SUPPLIED TEXT:

::::::::::

Various embodiments of the present disclosure can be implemented on an information processing system. The information processing system is capable of implementing and/or performing any of the functionality set forth above. Any suitably configured processing system can be used as the information processing system in embodiments of the present disclosure. The information processing system is operational with numerous other general purpose or special purpose computing system environments, networks, or configurations. Examples of well-known computing systems, environments, and/or configurations that may be suitable for use with the information processing system include, but are not limited to, personal computer systems, server computer systems, thin clients, hand-held or laptop devices, multiprocessor systems, mobile devices, microprocessor-based systems, set top boxes, programmable consumer electronics, network PCs, minicomputer systems, mainframe computer systems, Internet-enabled television, and distributed cloud computing environments that include any of the above systems or devices, and the like.
For example, a user with a mobile device may be in communication with a server configured to implement the rich conversation system, according to an embodiment of the present disclosure. The mobile device can be, for example, a multi-modal wireless communication device, such as a “smart” phone, configured to store and execute mobile device applications (“apps”). Such a wireless communication device communicates with a wireless voice or data network using suitable wireless communications protocols. The user signs in and access the rich conversation service layer, including the various modules described above. The service layer in turn communicates with various databases, such as a user level DB, a generic content repository, and a conversation repository. The generic content repository may, for example, contain enterprise documents, internal data repositories, and 3rd party data repositories. The service layer queries these databases and presents responses back to the user based upon the rules and interactions of the rich conversation modules.
The rich conversation system may include, inter alia, various hardware components such as processing circuitry executing modules that may be described in the general context of computer system-executable instructions, such as program modules, being executed by the system. Generally, program modules can include routines, programs, objects, components, logic, data structures, and so on that perform particular tasks or implement particular abstract data types. The modules may be practiced in various computing environments such as conventional and distributed cloud computing environments where tasks are performed by remote processing devices that are linked through a communications network. In a distributed cloud computing environment, program modules may be located in both local and remote computer system storage media including memory storage devices. Program modules generally carry out the functions and/or methodologies of embodiments of the present disclosure, as described above.
In some embodiments, a system includes at least one memory and at least one processor of a computer system communicatively coupled to the at least one memory. The at least one processor can be configured to perform a method including methods described above.
According yet to another embodiment of the present disclosure, a computer readable storage medium comprises computer instructions which, responsive to being executed by one or more processors, cause the one or more processors to perform operations as described in the methods or systems above or elsewhere herein.

::::::::::

RAW DATA:
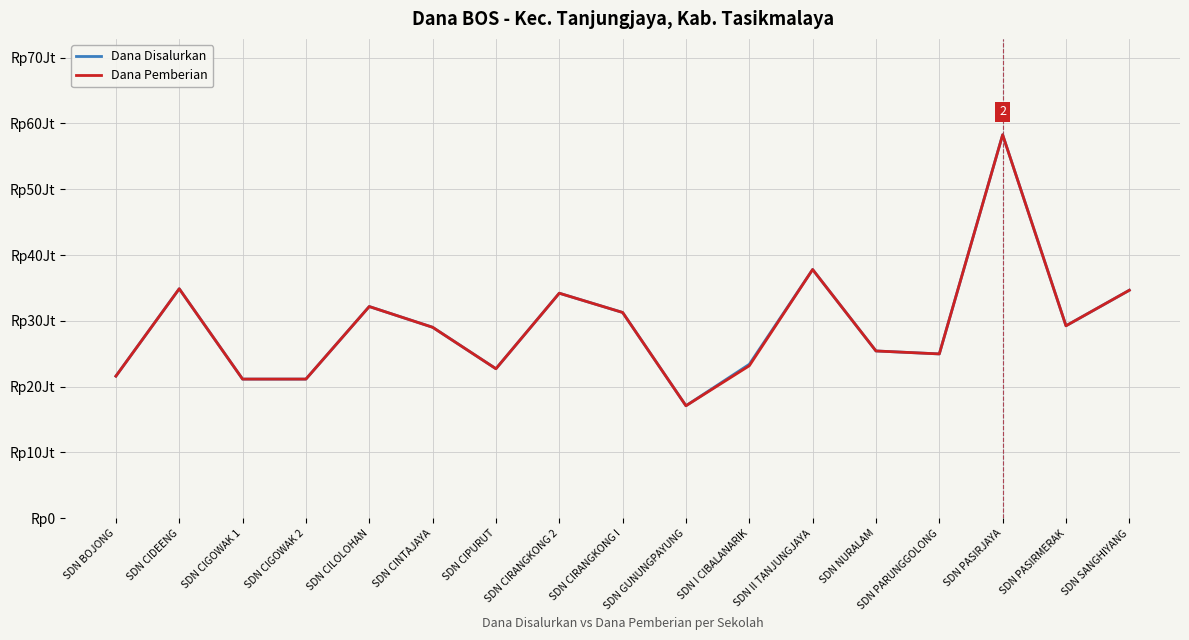

In Dana Disalurkan, how many points are lower than both neighbors (excluding endpoints)?

4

::::::::::

TASK DESCRIPTION: Which databases does the service layer communicate with, according to the text on the rich conversation system?

WRITTEN SOLUTION: A user level DB, a generic content repository, and a conversation repository.